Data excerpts

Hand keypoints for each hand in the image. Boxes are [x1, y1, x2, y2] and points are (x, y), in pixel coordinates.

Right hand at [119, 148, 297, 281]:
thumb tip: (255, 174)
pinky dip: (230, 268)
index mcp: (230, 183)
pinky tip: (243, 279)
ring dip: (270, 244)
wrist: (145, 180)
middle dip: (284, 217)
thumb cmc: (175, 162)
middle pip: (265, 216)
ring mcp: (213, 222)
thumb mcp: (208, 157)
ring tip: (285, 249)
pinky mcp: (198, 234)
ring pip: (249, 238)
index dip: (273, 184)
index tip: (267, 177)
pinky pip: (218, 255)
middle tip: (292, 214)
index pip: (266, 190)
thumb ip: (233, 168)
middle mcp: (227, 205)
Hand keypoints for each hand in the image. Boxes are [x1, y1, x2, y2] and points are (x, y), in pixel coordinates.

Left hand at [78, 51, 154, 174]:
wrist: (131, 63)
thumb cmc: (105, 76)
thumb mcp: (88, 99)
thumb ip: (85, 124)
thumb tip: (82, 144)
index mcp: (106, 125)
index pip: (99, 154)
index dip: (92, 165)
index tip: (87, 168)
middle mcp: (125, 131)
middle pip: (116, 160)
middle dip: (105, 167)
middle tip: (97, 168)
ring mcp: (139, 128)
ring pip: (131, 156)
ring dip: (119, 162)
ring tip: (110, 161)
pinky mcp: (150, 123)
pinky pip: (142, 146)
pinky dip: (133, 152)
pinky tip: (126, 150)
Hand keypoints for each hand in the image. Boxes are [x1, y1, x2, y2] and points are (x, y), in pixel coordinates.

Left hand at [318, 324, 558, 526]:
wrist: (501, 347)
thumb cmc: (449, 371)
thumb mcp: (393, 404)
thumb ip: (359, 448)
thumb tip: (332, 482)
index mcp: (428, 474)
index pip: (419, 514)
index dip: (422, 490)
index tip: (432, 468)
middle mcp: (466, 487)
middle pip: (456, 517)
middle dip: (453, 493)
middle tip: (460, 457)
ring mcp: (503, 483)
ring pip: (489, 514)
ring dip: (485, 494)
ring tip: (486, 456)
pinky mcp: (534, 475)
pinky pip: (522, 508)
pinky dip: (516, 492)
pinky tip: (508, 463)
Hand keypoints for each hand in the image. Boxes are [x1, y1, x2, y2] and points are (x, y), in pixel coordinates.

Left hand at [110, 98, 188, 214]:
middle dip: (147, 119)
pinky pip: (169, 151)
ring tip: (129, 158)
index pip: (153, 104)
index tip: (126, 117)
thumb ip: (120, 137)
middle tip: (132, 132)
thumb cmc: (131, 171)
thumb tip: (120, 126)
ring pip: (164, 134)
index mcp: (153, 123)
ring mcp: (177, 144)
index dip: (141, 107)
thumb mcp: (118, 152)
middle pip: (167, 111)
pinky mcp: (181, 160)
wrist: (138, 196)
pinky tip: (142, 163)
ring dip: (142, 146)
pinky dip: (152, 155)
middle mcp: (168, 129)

■ WHAT THE TASK ASKS
Give back, word for word, only the lines above from the line holding "ring pip: (249, 238)" to the line holding "wrist: (131, 63)", both included.

■ YOUR SOLUTION
ring pip: (249, 238)
index dip: (273, 184)
index tip: (267, 177)
pinky pip: (218, 255)
middle tip: (292, 214)
index pip: (266, 190)
thumb ip: (233, 168)
middle mcp: (227, 205)
Hand keypoints for each hand in the image. Boxes are [x1, y1, x2, y2] and points are (x, y), in pixel coordinates.

Left hand at [78, 51, 154, 174]:
wrist: (131, 63)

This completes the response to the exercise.